__Entries shown__:
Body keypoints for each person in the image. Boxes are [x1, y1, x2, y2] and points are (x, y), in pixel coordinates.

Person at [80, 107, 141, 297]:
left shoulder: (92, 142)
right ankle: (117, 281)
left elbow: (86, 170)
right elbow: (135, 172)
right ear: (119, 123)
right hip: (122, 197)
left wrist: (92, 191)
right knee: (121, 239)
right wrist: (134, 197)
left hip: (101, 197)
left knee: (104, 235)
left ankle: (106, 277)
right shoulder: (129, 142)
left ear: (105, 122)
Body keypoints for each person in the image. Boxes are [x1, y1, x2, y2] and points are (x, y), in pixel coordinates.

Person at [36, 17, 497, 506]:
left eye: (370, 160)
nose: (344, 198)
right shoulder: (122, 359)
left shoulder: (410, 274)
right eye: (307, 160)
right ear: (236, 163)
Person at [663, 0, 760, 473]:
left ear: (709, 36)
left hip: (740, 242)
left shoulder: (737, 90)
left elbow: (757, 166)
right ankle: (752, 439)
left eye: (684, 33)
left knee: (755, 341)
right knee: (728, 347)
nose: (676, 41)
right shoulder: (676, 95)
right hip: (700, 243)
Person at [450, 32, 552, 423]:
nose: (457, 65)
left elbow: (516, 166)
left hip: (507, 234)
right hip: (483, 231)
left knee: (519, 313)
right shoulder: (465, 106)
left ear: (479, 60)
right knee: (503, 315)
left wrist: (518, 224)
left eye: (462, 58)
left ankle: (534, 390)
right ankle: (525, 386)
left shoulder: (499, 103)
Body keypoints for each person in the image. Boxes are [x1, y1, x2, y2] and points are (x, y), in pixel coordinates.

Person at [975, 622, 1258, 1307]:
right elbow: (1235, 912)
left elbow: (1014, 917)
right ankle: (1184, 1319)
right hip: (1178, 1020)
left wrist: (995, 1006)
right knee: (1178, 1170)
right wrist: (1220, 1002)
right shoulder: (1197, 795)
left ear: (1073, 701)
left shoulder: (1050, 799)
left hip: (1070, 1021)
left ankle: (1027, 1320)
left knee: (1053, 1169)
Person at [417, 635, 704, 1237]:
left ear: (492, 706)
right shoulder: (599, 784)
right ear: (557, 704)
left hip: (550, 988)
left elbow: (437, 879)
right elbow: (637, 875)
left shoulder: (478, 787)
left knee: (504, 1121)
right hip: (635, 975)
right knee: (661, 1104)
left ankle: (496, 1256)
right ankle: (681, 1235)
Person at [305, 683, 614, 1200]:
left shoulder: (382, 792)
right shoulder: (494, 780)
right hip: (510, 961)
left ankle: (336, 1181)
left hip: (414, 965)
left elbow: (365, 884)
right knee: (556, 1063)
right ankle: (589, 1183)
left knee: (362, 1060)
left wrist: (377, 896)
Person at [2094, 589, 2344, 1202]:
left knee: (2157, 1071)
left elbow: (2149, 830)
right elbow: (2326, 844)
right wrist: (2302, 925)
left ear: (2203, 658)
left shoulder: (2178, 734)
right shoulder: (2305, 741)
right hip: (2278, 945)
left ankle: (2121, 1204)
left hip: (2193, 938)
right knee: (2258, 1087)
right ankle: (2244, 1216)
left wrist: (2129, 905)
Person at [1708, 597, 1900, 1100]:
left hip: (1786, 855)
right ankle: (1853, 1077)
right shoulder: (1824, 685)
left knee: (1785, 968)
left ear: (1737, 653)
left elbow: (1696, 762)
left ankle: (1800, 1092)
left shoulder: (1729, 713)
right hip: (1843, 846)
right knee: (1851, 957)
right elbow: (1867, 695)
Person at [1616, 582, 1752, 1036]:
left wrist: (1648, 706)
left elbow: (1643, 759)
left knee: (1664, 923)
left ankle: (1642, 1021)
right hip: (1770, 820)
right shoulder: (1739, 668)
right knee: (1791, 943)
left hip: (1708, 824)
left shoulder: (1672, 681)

__What you need to do__:
Your answer should consist of the lines from the listing that hold the word "wrist".

__Solution to this problem__:
left wrist: (92, 191)
right wrist: (134, 197)
left wrist: (518, 224)
left wrist: (995, 1006)
right wrist: (1220, 1002)
left wrist: (377, 896)
right wrist: (2302, 925)
left wrist: (2129, 905)
left wrist: (1648, 706)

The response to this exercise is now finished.